Well, what this gives the nation is ever rising government spending, taxes higher than they otherwise might be, and debt. But it also bastardises democracy itself, turning it into a vote buying exercise where those with the loudest voice, or the savviest social media skills, can mobilise "voice" to, basically, bid up the cost of government. Each group must make the argument, ever louder, that if funding for such-and-such is removed, the whole world will cave in. There is a group of economists and political theorists who study all this. They are called public choice theorists, led by the late Professor James Buchanan, who won the Nobel Prize for Economics in 1986. They believe that politicians, public servants and other groups act in their self-interest in order to build coalitions of support that uses the process of government rather than the marketplace to get what they want. Buchanan's colleague Gordon Tulloch termed this "the vote motive".
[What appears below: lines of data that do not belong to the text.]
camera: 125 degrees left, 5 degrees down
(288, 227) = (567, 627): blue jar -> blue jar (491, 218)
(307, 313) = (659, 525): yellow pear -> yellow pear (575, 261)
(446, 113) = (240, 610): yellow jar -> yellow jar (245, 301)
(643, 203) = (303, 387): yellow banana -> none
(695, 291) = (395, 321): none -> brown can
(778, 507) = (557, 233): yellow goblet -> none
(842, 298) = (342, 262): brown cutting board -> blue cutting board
This is all very interesting, you say (I hope). Where is he going with this? Well, the Windsor view of regional funding and regional policy pursued so effectively by the McGowanistas in Victoria is essentially an example of what Buchanan and Tulloch were talking about. This approach perverts, indeed corrupts, real regional development; fosters a "we was robbed" culture in regional Australia; reduces the will of regional people to develop their own solutions to their regions' challenges; ingrains a mendicant view of regional development; and distracts regional development players from their key task of building in each region a flourishing culture of innovation and entrepreneurship.
Turning regional policy into a mere process of distributing funding shares diminishes creative thinking about the big questions of regional development – What are we trying to achieve? (or, what is the problem we are trying to solve?) Who is responsible for regional development? What drives regional growth and decline? What works? What are the things that we, locally, can influence? The cargo cult approach diminishes creative policy thinking in Canberra and in Brisbane, and it diminishes creative strategic thinking in communities and regions as well. It is a cop out. Creating buckets of money saves thinking about the hard questions. It is mere "process regional development", devoid of policy imagination. And it simply feeds the monster that is government in Canberra.
Under this regime, just as academics now spend much of their time applying for research grants rather than getting on with teaching and scholarship, so regional developers spend much of their time applying for grants from government. It is only the name of the program that changes. This leads to a perpetual game of "funding funding funding". The competition for public resources, fighting over shares of the pie, merely takes us all away from the real game of growing the regional pie. Regions need to get off the treadmill, the drip feed, and cease simply looking to Brisbane or to Canberra for regional solutions.
Now, if we must keep playing the competitive grants game, we should at least get our grant programs focused on creating or supporting the creation of a business culture that rewards entrepreneurs and encourages them to invest, grow and create jobs. But let's draw a very clear distinction between "spending on regions" and regional policy. The latter should not be about perceived fairness and fair shares, but about working with communities and regions to create new value in local economies. And government interventions cannot, of themselves, do this. Only communities can. Adding value means identifying regional assets and using them in new ways. It means working in collaborative partnerships across regions and sectors. It means picking up the phone and working together to create that "innovative ecosystem" that separates the Silicon Valleys of the world from the others who just tag along hoping for government morsels to fall from the table. And working together doesn't just mean writing a grant application together, just so we can employ yet another project officer.
Getting a new hospital or community hall or indeed the NBN in Tamworth, Port Macquarie or anywhere else is not regional development. I just hope that the McGowanistas in Indi and all the other good folks who complain about getting fair shares for the bush accept the need to do a major reset, and instead get themselves focused on what really drives regional growth.